It seems that no matter where you travel, restaurants that specialize in the Chinese smallfoods known as Dim Sum have a ubiquitous repute to them. Crowded, busy, loud, raucous, and balanced on the razor’s edge between “food first” and “burn ’em and turn ’em”. The Daly City Koi Palace filled all of those roles spectactularly, for good or ill. Having last visited a week before Christmas, I absolutely got the feel of what it’s like to be at the mall for last minute holiday shopping. But I spent a great deal less and doubtless enjoyed myself a whole lot more.
First, the location. It’s just two turns off of route 280 via exit 46 at Serramonte Plaza (650-992-9000, and online at http://www.koipalace.com/ ). Getting there is easy, but parking is hard. There’s tons of spaces, but unless your timing is perfect, and a wave of people is cycling out, they’re all full. That said, I also advise making reservations and showing up early to get in line. A 10:30 reservation will *probably* get you seated by 11 if you show up at 10:15. Needless to say, if you’re looking for a place to kick back and relax, Koi Palace isn’t for you.
The crowd at the door and foyer is typically massive, especially when it’s raining- which I did experience when dropping in with friends the other day. At the counter there’s a screen that looks like a train schedule, constantly shifting with the parties that are likely to get seated next. Columns for parties of 1-3, 4-6, 7-10, and 10+ make it seem a touch mercenary, but it’s just practical. Considering the crowds and chaos, a visible reminder that you haven’t been forgotten is great.

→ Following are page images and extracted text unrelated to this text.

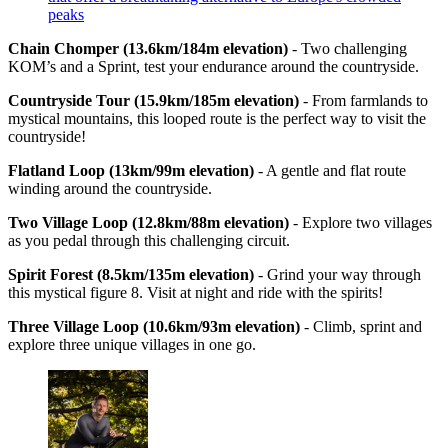
peaks
Chain Chomper (13.6km/184m elevation)
- Two challenging
KOM’s and a Sprint, test your endurance around the countryside.
Countryside Tour (15.9km/185m elevation)
- From farmlands to
mystical mountains, this looped route is the perfect way to visit the
countryside!
Flatland Loop (13km/99m elevation)
- A gentle and flat route
winding around the countryside.
Two Village Loop (12.8km/88m elevation)
- Explore two villages
as you pedal through this challenging circuit.
Spirit Forest (8.5km/135m elevation)
- Grind your way through
this mystical figure 8. Visit at night and ride with the spirits!
Three Village Loop (10.6km/93m elevation)
- Climb, sprint and
explore three unique villages in one go.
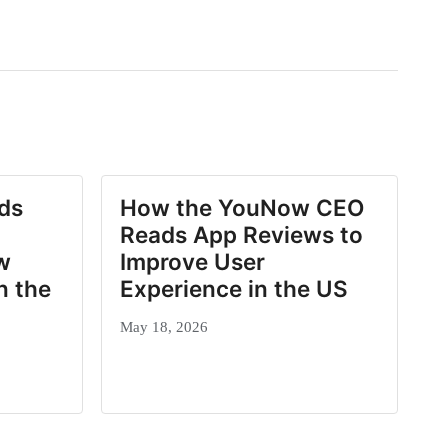
ds
How the YouNow CEO
Reads App Reviews to
w
Improve User
n the
Experience in the US
May 18, 2026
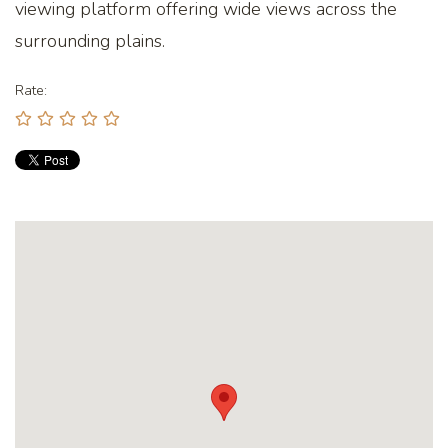
viewing platform offering wide views across the
surrounding plains.
Rate:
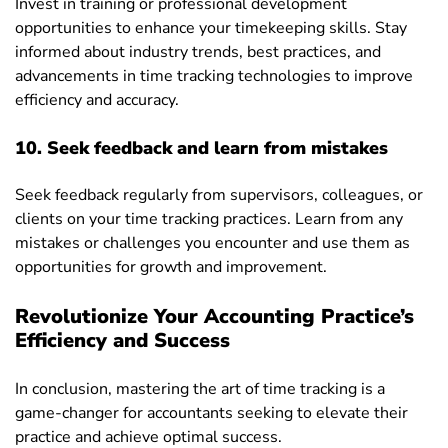
Invest in training or professional development
opportunities to enhance your timekeeping skills. Stay
informed about industry trends, best practices, and
advancements in time tracking technologies to improve
efficiency and accuracy.
10. Seek feedback and learn from mistakes
Seek feedback regularly from supervisors, colleagues, or
clients on your time tracking practices. Learn from any
mistakes or challenges you encounter and use them as
opportunities for growth and improvement.
Revolutionize Your Accounting Practice’s
Efficiency and Success
In conclusion, mastering the art of time tracking is a
game-changer for accountants seeking to elevate their
practice and achieve optimal success.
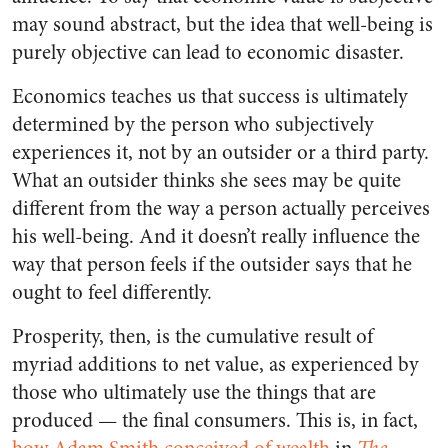
may sound abstract, but the idea that well-being is
purely objective can lead to economic disaster.
Economics teaches us that success is ultimately
determined by the person who subjectively
experiences it, not by an outsider or a third party.
What an outsider thinks she sees may be quite
different from the way a person actually perceives
his well-being. And it doesn’t really influence the
way that person feels if the outsider says that he
ought to feel differently.
Prosperity, then, is the cumulative result of
myriad additions to net value, as experienced by
those who ultimately use the things that are
produced — the final consumers. This is, in fact,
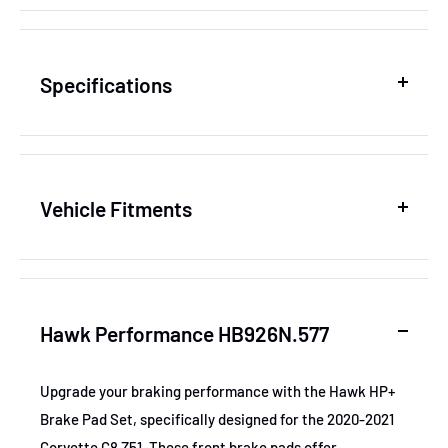
Specifications
SKU
HAWKHB926N.577
Vehicle Fitments
MPN
HB926N.577
Year
Make
Model
Sub
GTIN
840653057743
Hawk Performance HB926N.577
2020-2021
Cadillac
CT4
Lux
Certifications
None
2020-2021
Cadillac
CT4
Pre
Upgrade your braking performance with the Hawk HP+
Brake position
Front
Brake Pad Set, specifically designed for the 2020-2021
2020-2021
Cadillac
CT4
Spo
Corvette C8 Z51. These front brake pads offer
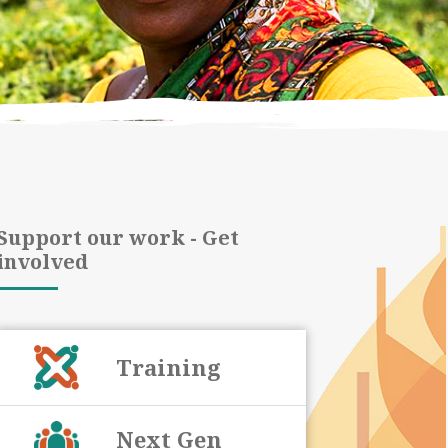
Support our work - Get
involved
Training
Next Gen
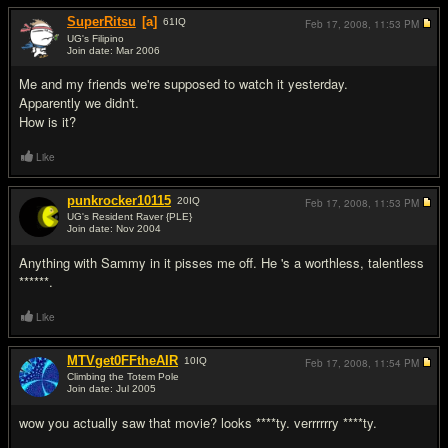
SuperRitsu
[a]
61
IQ
Feb 17, 2008,
11:53 PM
UG's Filipino
Join date: Mar 2006
#7
Me and my friends we're supposed to watch it yesterday.
Apparently we didn't.
How is it?
Like
punkrocker10115
20
IQ
Feb 17, 2008,
11:53 PM
UG's Resident Raver {PLE}
Join date: Nov 2004
#8
Anything with Sammy in it pisses me off. He 's a worthless, talentless
******.
Like
MTVget0FFtheAIR
10
IQ
Feb 17, 2008,
11:54 PM
Climbing the Totem Pole
Join date: Jul 2005
#9
wow you actually saw that movie? looks ****ty. verrrrrry ****ty.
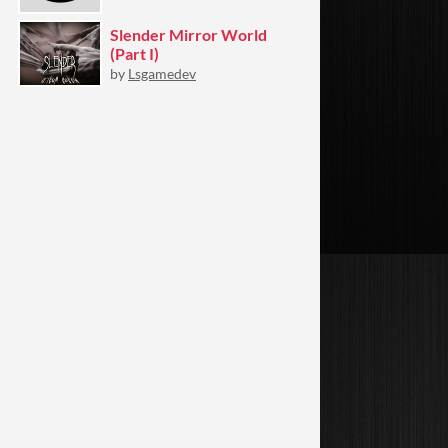
Slender Mirror World
(Part I)
by
Lsgamedev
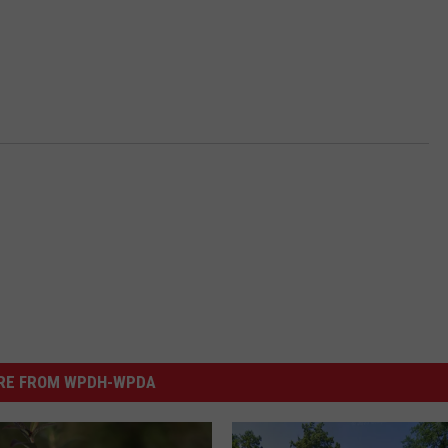
RE FROM WPDH-WPDA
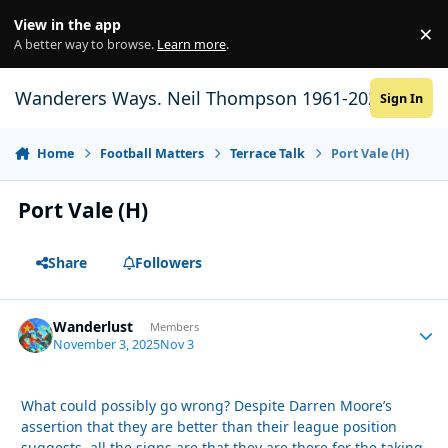
Skip to content
View in the app
×
Di
A better way to browse.
Learn more
.
Wanderers Ways. Neil Thompson 1961-2021
Sign In
Home
Football Matters
Terrace Talk
Port Vale (H)
Port Vale (H)
Share
Followers
Wanderlust
Autho
Members
November 3, 2025
Nov 3
What could possibly go wrong? Despite Darren Moore’s
assertion that they are better than their league position
suggests, all the signs are that they are there for the taking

The dining room is enormous and extravagant looking despite the modest decor. Tables are spaced with just enough room for you and the dim sum carts to squeak by between the tables, which of course means it’s loud. But it’s not rock concert loud, exactly. Imagine being on the sidewalk outside that theoretical concert. The reverb and the heavy background rumble tell you there’s a lot going on, but it doesn’t get in the way of your night. You can sit and talk with your dining companions while buried in dim sum and still hear each other just fine.
The servers are available and attentive but don’t seem dedicated to any particular tables. Since carts and deliveries are walking their beats with delicious delicacies of all sorts, there are plenty of people to ask if you need something. And yes, the food is rather tasty. Their Shanghai Soup Dumplings (Xiao Long Bao, XLB, whatever you want to call them) are first rate, and offer a five-flavor version that does an excellent job of showing the versatility of the dumpling. There are a lot of flavor and texture-rich delicious things you won’t find in even vaguely Western dining establishments, which suits me just fine. Chicken feet, jellyfish, duck tongues all prominent on the menu and making me quite happy. There was a neat Zhaliang (a chinese cruller wrapped in rice noodles, served with a savory sauce) that I’d never experienced before. One of my dining companions mentioned his first time eating it he thought the noodles were icing. Oops.
Regarding the rest of the food- just don’t forget that everything is bone-in, and be ready for textures and flavors that are well worth the trip. Dim sum is about the food, yes. But it’s also about the experience of sharing. Bring a few friends and relax over small bites of good food, tea, and enthusiastic conversation. It won’t break the bank either. 25 dollars a head should leave you feeling full and satisfied. And I’ve got to say it again- if you’re wondering about that ‘mall right before Christmas’ feel, this is definitely the place to go.